For those that aren’t familiar, The Riddler is a weekly puzzle series from Oliver Roeder at FiveThirtyEight that usually involves some combination of math, logic and probability.
This weeks FiveThirtyEight Riddler, How Many Bananas Does it Take to Lead a Camel to Market?:
sYou have a camel and 3,000 bananas. (Because of course you do.) You would like to sell your bananas at the bazaar 1,000 miles away. Your loyal camel can carry at most 1,000 bananas at a time. However, it has an insatiable appetite and quite the nose for bananas — if you have bananas with you, it will demand one banana per mile traveled. In the absence of bananas on his back, it will happily walk as far as needed to get more bananas, loyal beast that it is. What should you do to get the largest number of bananas to the bazaar? What is that number?
So just in order to get to the market, you need a minimum of 1,000 bananas, and since that just gets you there without any bananas to sell, a more creative solution is required. Let’s say we split the 3,000 bananas into 3 piles — Pile A, Pile B, & Pile C. From there we move Pile A one mile, go back and do the same for Piles B & C.
| Mile | Pile A | Pile B | Pile C |
|---|---|---|---|
| 0 | 1000 | 1000 | 1000 |
| 1 | 999 | 999 | 999 |
This won’t get us anywhere, since at mile 1,000 we’ll be left with 0 bananas in each. Let’s instead redistribute the Pile C bananas to Pile A and Pile B.

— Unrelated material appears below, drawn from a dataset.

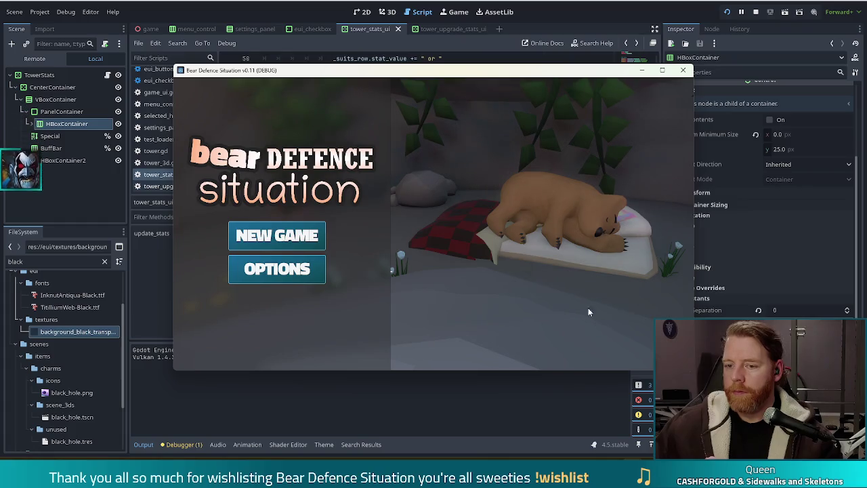
click(274, 236)
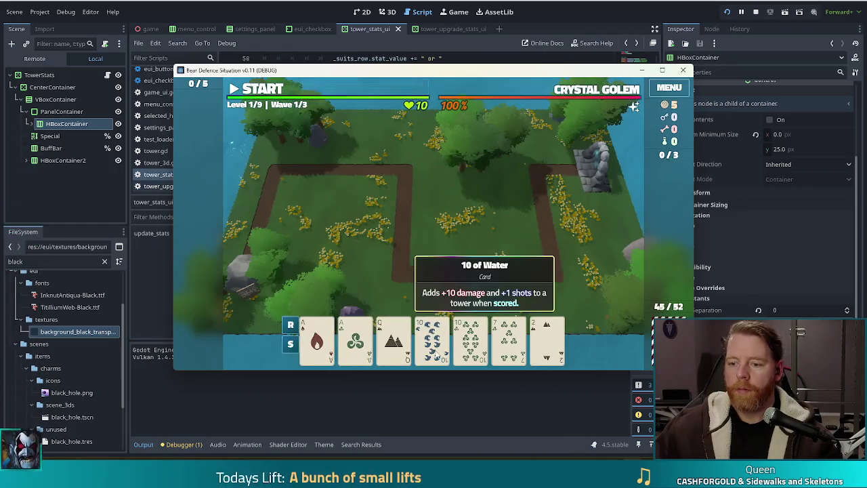
click(437, 349)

| Mile | Pile A | Pile B | Pile C |
|---|---|---|---|
| 0 | 1000 | 1000 | 1000 |
| 1 | 999 | 999 | 999 |
| 1 | 1000 | 1000 | 997 |
Now if we were to just move each pile forward without redistribution we’d end up with 2 bananas to sell at the market (1 from Pile A and 1 from Pile B). Let’s redistribute the bananas every mile, now it looks like:
| Mile | Pile A | Pile B | Pile C |
|---|---|---|---|
| 0 | 1000 | 1000 | 1000 |
| 1 | 999 | 999 | 999 |
| 1 | 1000 | 1000 | 997 |
| 2 | 999 | 999 | 996 |
| 2 | 1000 | 1000 | 995 |
| 3 | 999 | 999 | 994 |
| 3 | 1000 | 1000 | 992 |
A pattern starts to emerge, every mile takes 3 bananas, specifically from Pile C. For now, let’s say:
Bananas in Pile C = 1000 — 3*Miles Traveled
Now let’s look at Mile 333, about when Pile C would be exhausted.

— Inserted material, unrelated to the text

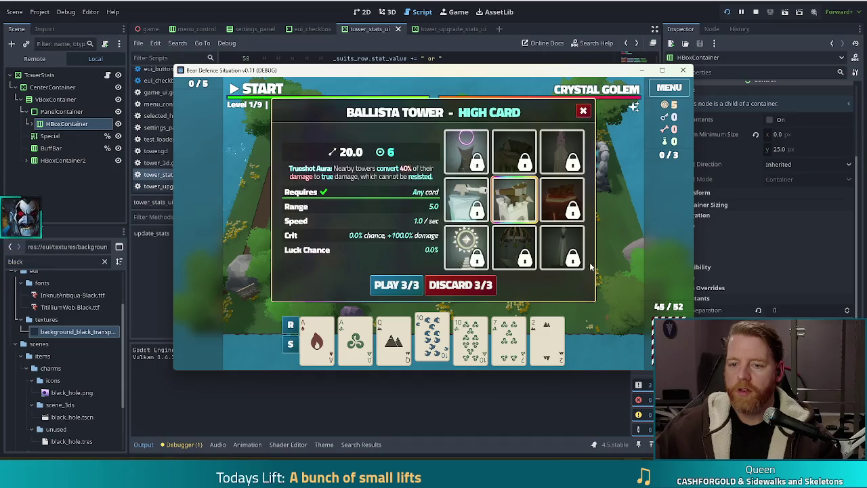
- Cycle the stats panel through the Shadow, Earth, Arcane, Ballista and Fire tower slots
click(449, 148)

| Mile | Pile A | Pile B | Pile C |
|---|---|---|---|
| 333 | 1000 | 1000 | 1 |
| 334 | 999 | 999 | 0 |
Since we only have 1 banana left in Pile C, we can’t redistribute it. So we’re now 667 miles away from our destination, with 2 piles of 1,000 bananas each. Let’s continue this redistribution strategy with Piles A and Pile B (redistributing Pile B)
| Mile | Pile A | Pile B | Pile C |
|---|---|---|---|
| 334 | 999 | 999 | 0 |
| 334 | 1000 | 998 | 0 |
| 335 | 999 | 997 | 0 |
| 335 | 1000 | 995 | 0 |
Now another pattern emerges for Pile B. The amount of bananas in Pile B can be described as:
Bananas in Pile B = 1000 — 2*(Miles Traveled-333)
Using this we see that Pile B runs out bananas around mile 833.
| Mile | Pile A | Pile B | Pile C |
|---|---|---|---|
| 832 | 1000 | 2 | 0 |
| 833 | 999 | 1 | 0 |
| 833 | 1000 | 0 | 0 |
At this point, we can simply just carry Pile A, feeding a banana to the camel every mile for the last 177 miles. The amount of bananas left when we reach the market is simply 1000 — 177 = 833.
To answer the original Riddler question, the largest amount of bananas that we can get to the bazaar under the current circumstances is 833.